Closed tuoruu closed 1 year ago
There are no immediate plans of supporting ES 8+. At the moment we have a couple of customer projects using Raudikko and neither of them are going to migrate to ES 8+ soon. I also doubt that anyone is going to do this just for fun.
But of course, PR's will be gladly accepted. So if you end up doing this, we'll be happy to incorporate the changes.
If it's possible to do with same code or at least isolate the changes cleanly using some build logic, it would be optimal. But if that feels too hacky, having separate branches for 7.x and 8.x is also a possibility.
Made initial changes required for ES8 here: https://github.com/ssaarinen/elasticsearch-analysis-raudikko/tree/es-8
Basically requires java 17 and gradle 7.3+ after which project now compiles and test passes. Testing if this actually works with ES 8 is left as an exercise ;)

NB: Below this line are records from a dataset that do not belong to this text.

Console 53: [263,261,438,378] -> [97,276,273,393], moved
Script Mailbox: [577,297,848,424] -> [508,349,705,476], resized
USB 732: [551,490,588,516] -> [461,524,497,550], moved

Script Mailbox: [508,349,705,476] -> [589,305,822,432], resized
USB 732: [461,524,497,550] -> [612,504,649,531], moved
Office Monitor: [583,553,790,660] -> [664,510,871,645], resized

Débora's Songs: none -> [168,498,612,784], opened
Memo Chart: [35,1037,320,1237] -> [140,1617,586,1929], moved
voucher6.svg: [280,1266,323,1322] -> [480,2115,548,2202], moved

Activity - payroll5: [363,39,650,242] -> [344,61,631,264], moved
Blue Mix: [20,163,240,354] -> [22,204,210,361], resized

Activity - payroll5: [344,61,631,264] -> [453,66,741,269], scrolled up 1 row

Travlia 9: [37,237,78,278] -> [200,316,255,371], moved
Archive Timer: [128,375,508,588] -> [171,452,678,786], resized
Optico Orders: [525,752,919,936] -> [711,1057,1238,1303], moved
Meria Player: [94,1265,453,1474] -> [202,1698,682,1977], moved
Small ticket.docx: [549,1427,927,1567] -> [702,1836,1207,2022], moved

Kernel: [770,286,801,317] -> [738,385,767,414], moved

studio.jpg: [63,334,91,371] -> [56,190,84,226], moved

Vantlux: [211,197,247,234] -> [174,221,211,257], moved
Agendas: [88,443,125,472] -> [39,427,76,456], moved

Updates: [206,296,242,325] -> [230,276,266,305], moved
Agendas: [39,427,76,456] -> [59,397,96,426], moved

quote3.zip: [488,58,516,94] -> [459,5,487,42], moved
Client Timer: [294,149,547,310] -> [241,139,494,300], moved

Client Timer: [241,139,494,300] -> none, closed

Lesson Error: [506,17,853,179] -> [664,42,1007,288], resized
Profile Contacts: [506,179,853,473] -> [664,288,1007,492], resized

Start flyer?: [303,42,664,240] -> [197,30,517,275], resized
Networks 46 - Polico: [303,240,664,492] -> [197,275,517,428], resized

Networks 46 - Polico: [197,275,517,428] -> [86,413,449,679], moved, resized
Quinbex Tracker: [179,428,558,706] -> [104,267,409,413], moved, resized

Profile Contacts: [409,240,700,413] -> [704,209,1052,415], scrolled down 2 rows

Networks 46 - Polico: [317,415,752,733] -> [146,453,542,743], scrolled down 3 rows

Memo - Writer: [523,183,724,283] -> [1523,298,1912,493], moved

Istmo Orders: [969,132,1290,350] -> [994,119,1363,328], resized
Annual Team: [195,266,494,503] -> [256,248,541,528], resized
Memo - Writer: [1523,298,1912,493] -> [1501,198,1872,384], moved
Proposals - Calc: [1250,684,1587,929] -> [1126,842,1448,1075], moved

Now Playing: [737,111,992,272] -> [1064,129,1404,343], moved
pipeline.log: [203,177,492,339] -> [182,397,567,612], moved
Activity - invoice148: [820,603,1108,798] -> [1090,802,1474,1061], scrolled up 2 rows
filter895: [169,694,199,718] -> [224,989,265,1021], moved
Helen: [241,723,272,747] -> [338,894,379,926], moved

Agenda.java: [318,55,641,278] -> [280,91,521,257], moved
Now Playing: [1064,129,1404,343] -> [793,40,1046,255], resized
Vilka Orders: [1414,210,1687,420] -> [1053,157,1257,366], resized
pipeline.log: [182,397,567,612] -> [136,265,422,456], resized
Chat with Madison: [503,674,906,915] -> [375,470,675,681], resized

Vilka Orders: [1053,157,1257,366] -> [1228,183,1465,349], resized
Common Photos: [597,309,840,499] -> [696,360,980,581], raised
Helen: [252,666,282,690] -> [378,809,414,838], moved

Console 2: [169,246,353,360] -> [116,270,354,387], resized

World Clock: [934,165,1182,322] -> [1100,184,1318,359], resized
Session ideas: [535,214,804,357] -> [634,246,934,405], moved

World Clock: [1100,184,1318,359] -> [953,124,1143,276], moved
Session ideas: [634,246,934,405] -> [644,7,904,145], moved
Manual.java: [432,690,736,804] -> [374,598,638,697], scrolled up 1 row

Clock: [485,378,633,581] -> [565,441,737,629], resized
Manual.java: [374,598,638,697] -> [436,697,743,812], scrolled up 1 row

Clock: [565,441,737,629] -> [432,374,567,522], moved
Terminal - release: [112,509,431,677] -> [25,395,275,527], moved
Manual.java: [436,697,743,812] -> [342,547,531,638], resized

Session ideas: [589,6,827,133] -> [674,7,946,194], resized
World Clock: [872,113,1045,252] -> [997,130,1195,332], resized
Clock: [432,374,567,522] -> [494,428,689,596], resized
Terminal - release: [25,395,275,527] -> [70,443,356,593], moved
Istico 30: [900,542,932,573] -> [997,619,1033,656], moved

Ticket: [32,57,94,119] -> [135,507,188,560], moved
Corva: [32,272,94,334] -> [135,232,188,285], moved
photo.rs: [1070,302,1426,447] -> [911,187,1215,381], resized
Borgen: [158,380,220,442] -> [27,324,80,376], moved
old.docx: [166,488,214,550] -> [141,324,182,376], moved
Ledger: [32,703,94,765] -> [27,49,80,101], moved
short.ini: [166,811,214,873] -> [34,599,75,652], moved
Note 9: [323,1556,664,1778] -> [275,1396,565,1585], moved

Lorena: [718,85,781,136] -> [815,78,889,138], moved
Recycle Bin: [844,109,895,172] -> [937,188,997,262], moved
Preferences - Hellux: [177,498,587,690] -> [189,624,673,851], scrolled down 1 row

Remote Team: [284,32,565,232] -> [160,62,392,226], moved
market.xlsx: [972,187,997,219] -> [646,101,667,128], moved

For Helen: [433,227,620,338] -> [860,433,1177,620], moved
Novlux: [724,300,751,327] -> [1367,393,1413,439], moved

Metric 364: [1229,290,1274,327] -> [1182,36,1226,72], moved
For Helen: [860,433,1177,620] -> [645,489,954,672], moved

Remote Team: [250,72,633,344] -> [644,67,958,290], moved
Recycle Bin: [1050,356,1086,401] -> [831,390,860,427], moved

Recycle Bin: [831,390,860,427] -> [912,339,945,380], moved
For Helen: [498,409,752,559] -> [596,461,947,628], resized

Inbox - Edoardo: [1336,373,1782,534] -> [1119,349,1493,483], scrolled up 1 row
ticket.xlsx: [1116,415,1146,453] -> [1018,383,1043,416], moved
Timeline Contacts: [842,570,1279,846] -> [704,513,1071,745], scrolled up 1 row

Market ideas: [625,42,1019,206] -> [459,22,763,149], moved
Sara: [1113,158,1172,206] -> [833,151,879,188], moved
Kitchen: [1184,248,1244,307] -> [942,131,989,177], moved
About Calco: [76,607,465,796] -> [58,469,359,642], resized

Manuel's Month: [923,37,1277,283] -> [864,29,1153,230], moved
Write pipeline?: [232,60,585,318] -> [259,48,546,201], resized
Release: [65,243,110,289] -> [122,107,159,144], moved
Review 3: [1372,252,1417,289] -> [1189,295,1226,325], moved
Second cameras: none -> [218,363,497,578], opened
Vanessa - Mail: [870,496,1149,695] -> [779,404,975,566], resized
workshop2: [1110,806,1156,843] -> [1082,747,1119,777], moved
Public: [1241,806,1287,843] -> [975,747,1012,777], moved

Ok, after a bit of docker/wsl shenanigans I was able to get it running (docker compose setup added to my branch) and tested it with the etc/test-analyzer.http
which returned this:
HTTP/1.1 200 OK
X-elastic-product: Elasticsearch
content-type: application/json
{
"tokens": [
{
"token": "testata",
"start_offset": 0,
"end_offset": 9,
"type": "word",
"position": 0
},
{
"token": "raudikko",
"start_offset": 10,
"end_offset": 18,
"type": "word",
"position": 1
},
{
"token": "analyysi",
"start_offset": 19,
"end_offset": 28,
"type": "word",
"position": 2
},
{
"token": "tämä",
"start_offset": 29,
"end_offset": 34,
"type": "word",
"position": 3
},
{
"token": "tapa",
"start_offset": 35,
"end_offset": 42,
"type": "word",
"position": 4
},
{
"token": "yksinkertainen",
"start_offset": 43,
"end_offset": 59,
"type": "word",
"position": 5
}
]
}
Great! We have had also some progress on our side. ES is progressing so rapidly so now our target seems to be 8.5.2 but haven't tested that with the cloud version yet, only locally.
We are looking into Elasticsearch version 8.4.3 which requires Java 17. Do you have plans to support ES 8+ versions in the future?
It seems that at least FinnishTokenizer / CharTokenizer would require some work for the component - either by changing the Tokenizer or making it work with newer Java version.